This report is part of the Centre for Risk Studies’ suite of stress test scenario reports, developed to explore management processes for dealing with an extreme shock. It is not a prediction.
The scenario quantifies the effects of a conflict catastrophe, where Japan and China carry out military strikes on each other, without provoking the military involvement of their allies. This clash follows an escalation of tensions over several months and is eventually ended by international intervention led by Russia and the United States.
A period of ‘Long Peace’ has dominated since the Second World War. During this period, it is difficult to imagine a major conflict breaking out. Surveys of people’s risk perception suggest that the threat of interstate conflict is underestimated. Therefore, in this report a review of political science and conflict studies is used to identify a category of conflict that is plausible for modern political conditions, but severe enough to challenge assumptions about the status quo.
- The world’s economy suffers from the shock waves of the conflict. Exports from China and Japan to other countries are severely reduced, along with their imports.
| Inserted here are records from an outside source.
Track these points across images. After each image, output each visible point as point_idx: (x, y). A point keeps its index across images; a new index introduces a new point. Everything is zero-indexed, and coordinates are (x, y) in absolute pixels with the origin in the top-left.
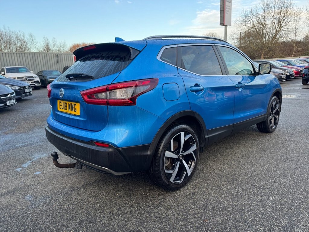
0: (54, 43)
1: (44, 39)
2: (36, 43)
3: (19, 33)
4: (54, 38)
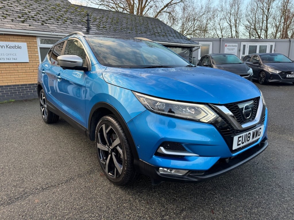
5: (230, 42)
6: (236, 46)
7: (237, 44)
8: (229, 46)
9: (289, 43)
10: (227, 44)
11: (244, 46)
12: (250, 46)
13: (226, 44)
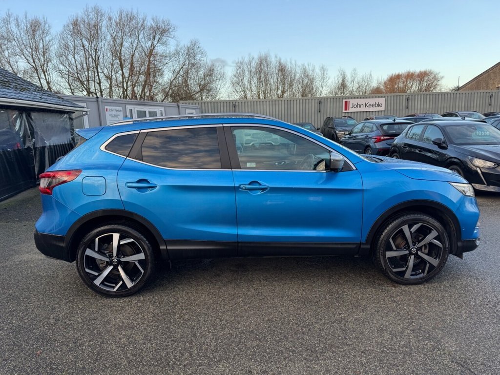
0: (353, 77)
1: (340, 72)
2: (327, 79)
3: (307, 67)
4: (355, 70)
5: (112, 104)
6: (121, 111)
7: (121, 108)
8: (111, 110)
9: (177, 108)
10: (109, 108)
11: (131, 111)
12: (137, 111)
13: (106, 107)
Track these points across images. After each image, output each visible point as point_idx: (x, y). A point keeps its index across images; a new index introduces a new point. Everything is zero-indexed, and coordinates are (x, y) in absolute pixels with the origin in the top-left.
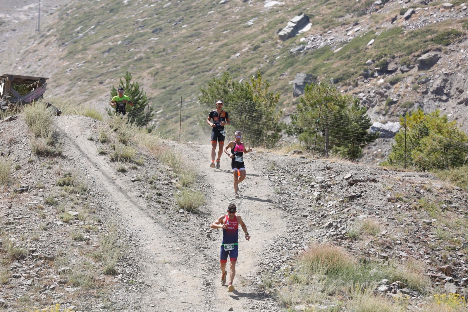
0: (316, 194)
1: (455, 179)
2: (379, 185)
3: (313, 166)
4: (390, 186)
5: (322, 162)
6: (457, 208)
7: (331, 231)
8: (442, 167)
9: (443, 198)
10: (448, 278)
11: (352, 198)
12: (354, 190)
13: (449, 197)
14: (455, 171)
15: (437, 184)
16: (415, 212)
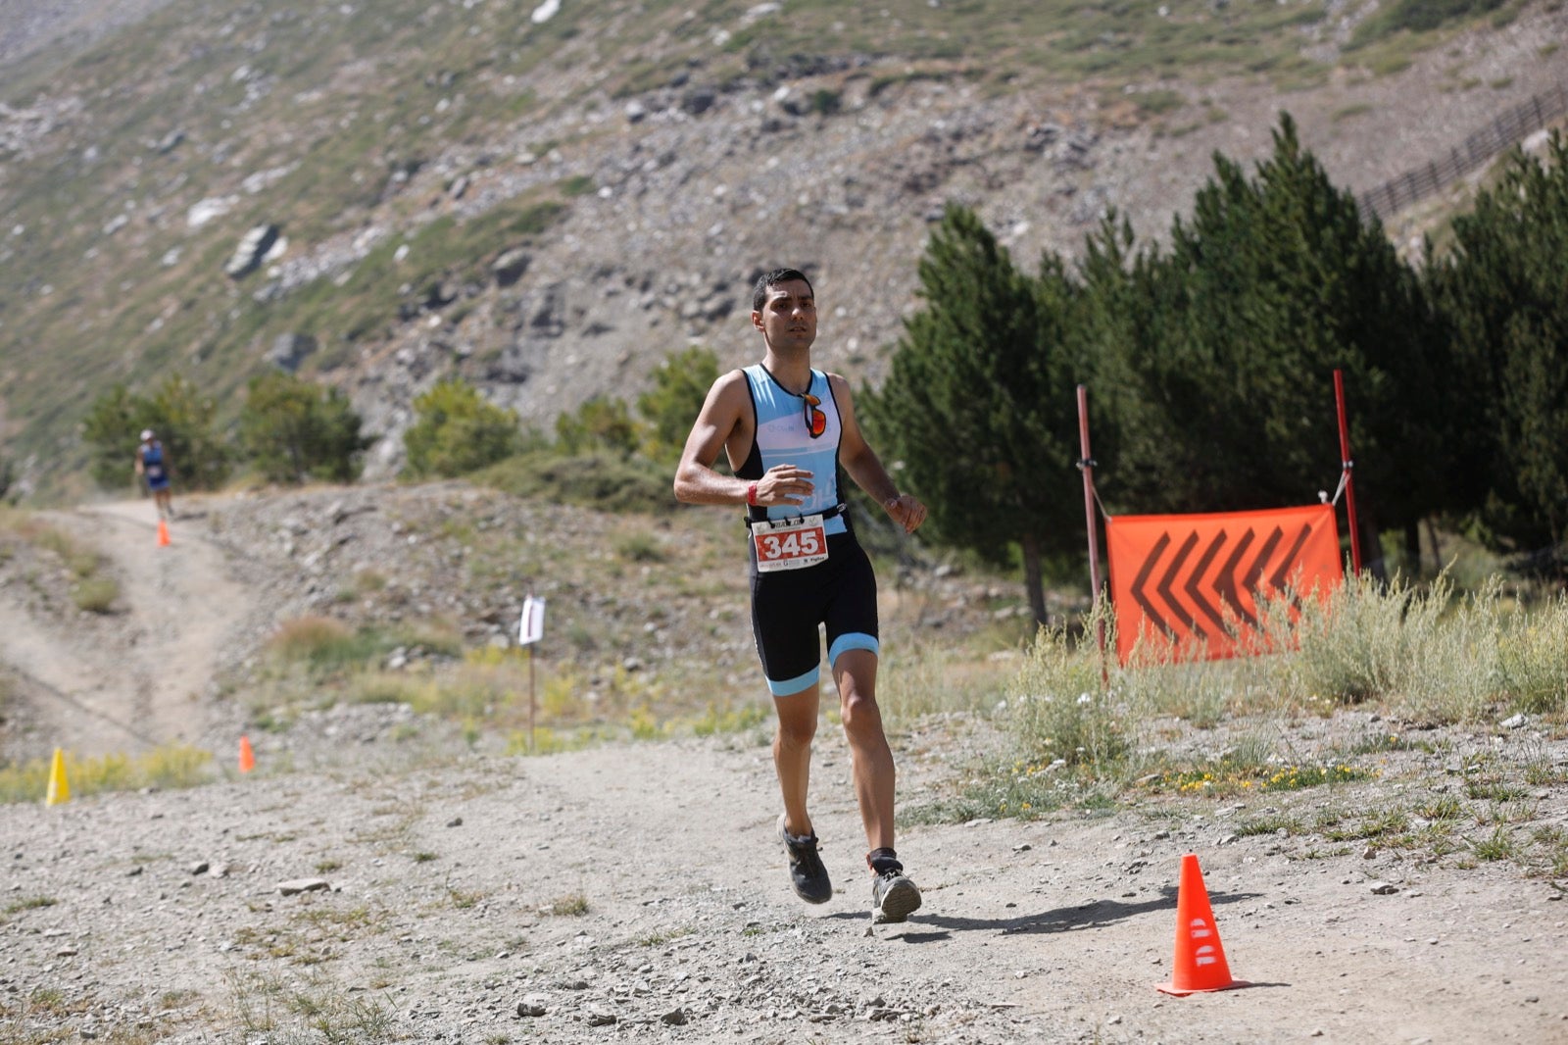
0: (288, 547)
1: (497, 482)
2: (380, 515)
3: (278, 506)
4: (397, 512)
5: (292, 496)
6: (502, 526)
7: (315, 597)
8: (470, 467)
9: (481, 514)
10: (494, 628)
11: (343, 542)
12: (343, 531)
13: (489, 511)
14: (496, 470)
15: (470, 495)
16: (438, 544)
- The conflict triggers a global recession, which persists over several years. The overall effect is measured in lost GDP output over five years, ranging from $17 to $34 trillion, depending on the scenario variant in question.
- The market impact of this scenario results in a standardised high-quality, low-risk portfolio seeing returns that are 20-50% worse than expected for 2.5 to seven years. US, UK and Eurozone assets are associated with most of the losses.